Faster than polynomials, Slower than exponentials
August 23, 2008 2:47 PM   Subscribe

Does there exist a real-valued function f: R -> R such that
i) the limit (as x goes to infinity) of f(x) / a^x = 0 for all a > 1, and
ii) the limit (as x goes to infinity) of x^n / f(x) = 0 for all positive integers n.

In down to earth terms, "f(x) grows slower than any exponential, and faster than any polynomial."

This came up in a discussion about algorithms. "There are polynomial time algorithms, and exponential time algorithms.
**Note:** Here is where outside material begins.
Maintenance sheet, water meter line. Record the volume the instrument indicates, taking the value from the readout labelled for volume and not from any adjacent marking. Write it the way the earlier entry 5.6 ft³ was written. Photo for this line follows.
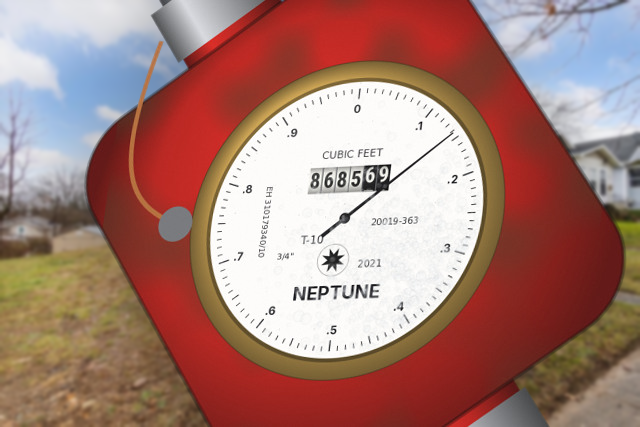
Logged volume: 868569.14 ft³
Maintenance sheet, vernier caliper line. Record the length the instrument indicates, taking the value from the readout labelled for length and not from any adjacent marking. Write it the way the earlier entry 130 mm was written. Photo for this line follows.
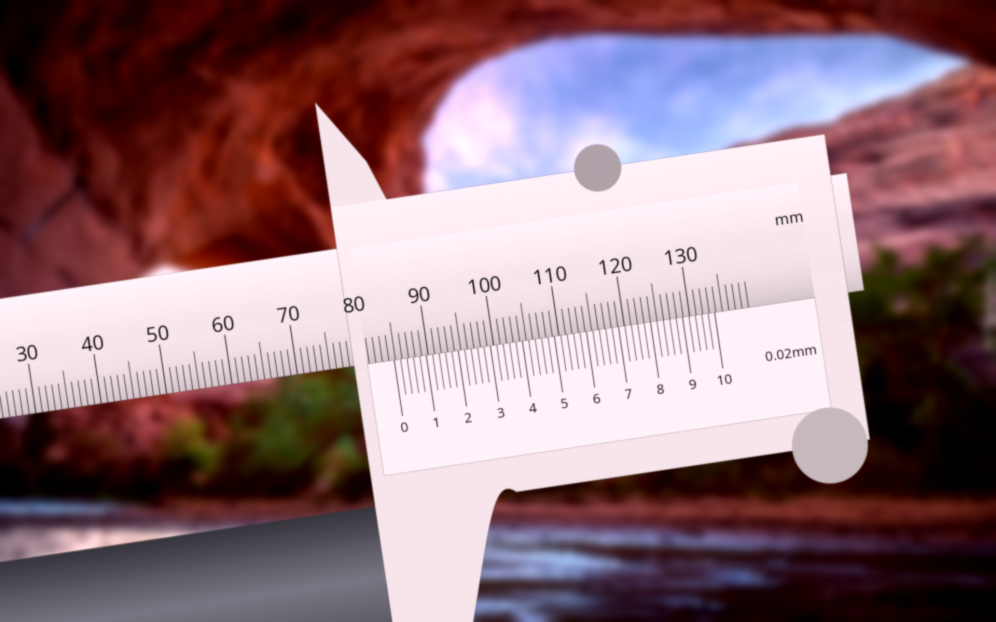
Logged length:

Well, is there anything in between?"

Maybe this is too technical a question for AskMe, but I'm sure the answer is known to some computer programmers, and I respect your guys knowledge on computer stuff.

Things I've tried so far:
Rephrasing the question as a statement about exponentially decaying functions, or about functions blowing up at the origin.
Taking the log of both sides.
Considering trig functions like sec(x), which has a pole at pi/2, combined with the homeomorphism between (-pi/2, pi/2) and the real line via the function arctan(x). This didn't seem to work, but I'm not entirely sure.
Randomly flipping through functional analysis textbooks for statements about the topology of the space of integrable functions. I think the function in question would have to be n-Schwartz for every n, or something like that.